SELECT name as name, SALARY As wages, LAG (salary,0) over (order by SALARY) as LAG0, LAG (SALARY) over (order by S Alary) as LAG1, LAG (salary,2) over (order by SALARY) as LAG2, LAG (SALAR y,3, 0) IGNORE NULLS over (order by SALARY) as LAG3, LAG (salary,4,-1) Respect NULLS over (order by SALARY) as L
 
AG4, Lead (SALARY) over (order by SALARY) as leads from employ;   The results of the query are as follows: Name and salary LAG0 LAG1 LAG2 LAG3 LAG4 lead Zhang 32,000 (null) (null) 0-1 2400 Zhao Hong 2400 2400 (NULL) 0-1 3000 Lee 430     00 3000 2400 2000 0-1 3200 Li Bai 3200 3200 3000 2400-2000     -1 4000 King 54,000 4000 32003000 2400 2000 5000 Wang LAN 5000 5000 4000 3200 3000 2400 (null) 

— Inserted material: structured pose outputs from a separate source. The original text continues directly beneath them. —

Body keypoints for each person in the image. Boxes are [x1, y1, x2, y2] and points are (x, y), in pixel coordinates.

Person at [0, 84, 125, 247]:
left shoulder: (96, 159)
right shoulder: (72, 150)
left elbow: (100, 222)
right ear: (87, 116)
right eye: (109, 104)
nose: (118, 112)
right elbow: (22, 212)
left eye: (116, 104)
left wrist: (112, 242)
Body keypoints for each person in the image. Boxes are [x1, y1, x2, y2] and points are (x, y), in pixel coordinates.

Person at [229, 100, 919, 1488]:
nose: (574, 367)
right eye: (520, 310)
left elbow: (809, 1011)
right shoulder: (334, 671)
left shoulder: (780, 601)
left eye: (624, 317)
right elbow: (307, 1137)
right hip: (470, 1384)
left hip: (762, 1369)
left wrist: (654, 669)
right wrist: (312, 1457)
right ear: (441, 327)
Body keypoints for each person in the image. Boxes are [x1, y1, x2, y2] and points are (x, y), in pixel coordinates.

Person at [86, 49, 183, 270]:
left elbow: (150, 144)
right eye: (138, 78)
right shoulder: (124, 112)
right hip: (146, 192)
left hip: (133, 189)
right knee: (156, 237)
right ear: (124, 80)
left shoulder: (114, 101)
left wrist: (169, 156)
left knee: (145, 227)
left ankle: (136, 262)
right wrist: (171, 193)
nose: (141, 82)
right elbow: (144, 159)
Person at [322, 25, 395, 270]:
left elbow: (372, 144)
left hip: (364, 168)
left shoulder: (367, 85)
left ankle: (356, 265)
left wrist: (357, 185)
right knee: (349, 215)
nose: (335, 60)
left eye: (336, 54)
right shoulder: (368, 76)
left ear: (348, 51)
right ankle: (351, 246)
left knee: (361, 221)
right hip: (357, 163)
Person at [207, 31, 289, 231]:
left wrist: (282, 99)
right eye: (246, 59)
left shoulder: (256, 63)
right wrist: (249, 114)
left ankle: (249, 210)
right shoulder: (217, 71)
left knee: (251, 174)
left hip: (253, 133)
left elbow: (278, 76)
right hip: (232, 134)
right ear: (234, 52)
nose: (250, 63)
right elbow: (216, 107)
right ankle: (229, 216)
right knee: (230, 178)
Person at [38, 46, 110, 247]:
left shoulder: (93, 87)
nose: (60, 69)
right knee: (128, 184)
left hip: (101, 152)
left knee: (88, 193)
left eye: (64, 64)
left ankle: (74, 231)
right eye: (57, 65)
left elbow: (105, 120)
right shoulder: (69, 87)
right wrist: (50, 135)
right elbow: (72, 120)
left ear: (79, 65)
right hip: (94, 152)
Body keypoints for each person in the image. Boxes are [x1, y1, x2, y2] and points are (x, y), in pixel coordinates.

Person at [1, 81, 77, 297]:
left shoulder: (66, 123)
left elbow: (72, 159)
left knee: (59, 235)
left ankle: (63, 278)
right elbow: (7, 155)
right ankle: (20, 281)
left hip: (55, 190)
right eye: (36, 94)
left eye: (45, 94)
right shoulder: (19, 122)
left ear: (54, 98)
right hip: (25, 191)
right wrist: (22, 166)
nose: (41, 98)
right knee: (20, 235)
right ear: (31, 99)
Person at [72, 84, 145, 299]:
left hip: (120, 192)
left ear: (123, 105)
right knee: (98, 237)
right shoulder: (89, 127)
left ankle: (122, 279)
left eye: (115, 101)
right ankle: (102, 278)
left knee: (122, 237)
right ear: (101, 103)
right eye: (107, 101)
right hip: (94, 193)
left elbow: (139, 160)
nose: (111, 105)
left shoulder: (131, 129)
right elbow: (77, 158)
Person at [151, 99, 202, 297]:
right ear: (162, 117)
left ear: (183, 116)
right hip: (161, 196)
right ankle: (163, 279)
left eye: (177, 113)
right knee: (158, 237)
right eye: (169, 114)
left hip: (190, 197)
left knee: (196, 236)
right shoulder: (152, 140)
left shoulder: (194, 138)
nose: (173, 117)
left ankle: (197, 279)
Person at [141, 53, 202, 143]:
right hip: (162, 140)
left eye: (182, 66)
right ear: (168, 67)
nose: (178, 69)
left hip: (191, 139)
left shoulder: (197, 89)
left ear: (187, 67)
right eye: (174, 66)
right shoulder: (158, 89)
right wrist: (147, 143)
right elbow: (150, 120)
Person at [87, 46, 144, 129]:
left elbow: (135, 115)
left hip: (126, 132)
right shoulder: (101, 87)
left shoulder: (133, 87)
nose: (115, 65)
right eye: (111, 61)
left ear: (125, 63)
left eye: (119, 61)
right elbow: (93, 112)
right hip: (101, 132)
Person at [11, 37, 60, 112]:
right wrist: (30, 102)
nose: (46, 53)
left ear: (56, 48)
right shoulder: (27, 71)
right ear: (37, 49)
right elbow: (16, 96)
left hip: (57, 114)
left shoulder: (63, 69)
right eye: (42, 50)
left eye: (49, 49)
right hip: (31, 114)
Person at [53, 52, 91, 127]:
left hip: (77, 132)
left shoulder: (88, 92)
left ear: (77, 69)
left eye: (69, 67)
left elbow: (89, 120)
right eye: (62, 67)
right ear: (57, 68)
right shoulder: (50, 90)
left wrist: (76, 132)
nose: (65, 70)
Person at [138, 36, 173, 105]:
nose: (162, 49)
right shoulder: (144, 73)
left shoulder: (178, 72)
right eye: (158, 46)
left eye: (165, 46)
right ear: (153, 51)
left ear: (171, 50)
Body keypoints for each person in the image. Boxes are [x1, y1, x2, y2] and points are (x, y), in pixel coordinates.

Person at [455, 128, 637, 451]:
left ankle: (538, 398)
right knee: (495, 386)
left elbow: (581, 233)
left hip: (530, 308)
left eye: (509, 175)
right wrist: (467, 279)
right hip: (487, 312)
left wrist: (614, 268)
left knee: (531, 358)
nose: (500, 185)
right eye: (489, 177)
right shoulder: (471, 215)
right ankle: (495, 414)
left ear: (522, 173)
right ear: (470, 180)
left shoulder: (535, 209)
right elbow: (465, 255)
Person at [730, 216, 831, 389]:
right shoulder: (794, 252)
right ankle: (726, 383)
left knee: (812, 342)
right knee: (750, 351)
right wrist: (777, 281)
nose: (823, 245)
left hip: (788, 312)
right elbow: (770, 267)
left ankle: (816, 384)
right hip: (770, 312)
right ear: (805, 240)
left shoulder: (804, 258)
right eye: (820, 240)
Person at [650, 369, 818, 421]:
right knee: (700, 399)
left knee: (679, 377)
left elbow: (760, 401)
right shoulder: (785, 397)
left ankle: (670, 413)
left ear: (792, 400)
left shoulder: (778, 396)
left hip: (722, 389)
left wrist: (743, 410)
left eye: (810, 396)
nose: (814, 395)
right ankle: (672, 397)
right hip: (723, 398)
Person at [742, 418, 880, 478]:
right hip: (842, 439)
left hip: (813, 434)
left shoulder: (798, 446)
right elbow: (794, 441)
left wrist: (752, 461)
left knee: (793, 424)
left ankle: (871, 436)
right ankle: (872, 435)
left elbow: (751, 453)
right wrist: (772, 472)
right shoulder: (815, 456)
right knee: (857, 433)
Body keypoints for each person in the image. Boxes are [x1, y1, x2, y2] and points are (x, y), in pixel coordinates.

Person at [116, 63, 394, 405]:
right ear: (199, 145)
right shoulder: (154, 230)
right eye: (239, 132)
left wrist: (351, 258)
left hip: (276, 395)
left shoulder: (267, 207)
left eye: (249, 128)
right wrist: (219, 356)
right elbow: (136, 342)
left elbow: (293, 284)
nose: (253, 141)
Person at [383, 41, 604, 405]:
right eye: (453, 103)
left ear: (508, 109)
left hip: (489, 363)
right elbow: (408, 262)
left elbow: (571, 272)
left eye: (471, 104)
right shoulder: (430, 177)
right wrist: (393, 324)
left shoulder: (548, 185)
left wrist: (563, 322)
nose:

Let's take a look at the declarations of the lag and lead functions as follows:

LAG (expression or field, offset, default value) IGNORE NULLS or respect NULLS
Lag is the downward offset, the lead is offset upward, we look at the above SQL query results at a glance.

So far, all the knowledge about Oracle Analytics functions is introduced, and we'll revisit the components of the Oracle analysis function as follows:

Profiling functions Over (PARTITIONBY clause ORDER BY clause rows or range clauses)

It takes a certain amount of time and practice to master this knowledge, and once you have mastered it, you will have a magnificent martial arts that can be made in Oracle.

-- more see: Oracle SQL Extract

-- statement: Reprint please indicate the source

--Last edited on 2015-02-28

--Created by Shangbo on 2014-12-19

--End

Related Article

Contact Us

The content source of this page is from Internet, which doesn't represent Alibaba Cloud's opinion; products and services mentioned on that page don't have any relationship with Alibaba Cloud. If the content of the page makes you feel confusing, please write us an email, we will handle the problem within 5 days after receiving your email.

If you find any instances of plagiarism from the community, please send an email to: info-contact@alibabacloud.com and provide relevant evidence. A staff member will contact you within 5 working days.

A Free Trial That Lets You Build Big!

Start building with 50+ products and up to 12 months usage for Elastic Compute Service

  • Sales Support

    1 on 1 presale consultation

  • After-Sales Support

    24/7 Technical Support 6 Free Tickets per Quarter Faster Response

  • Alibaba Cloud offers highly flexible support services tailored to meet your exact needs.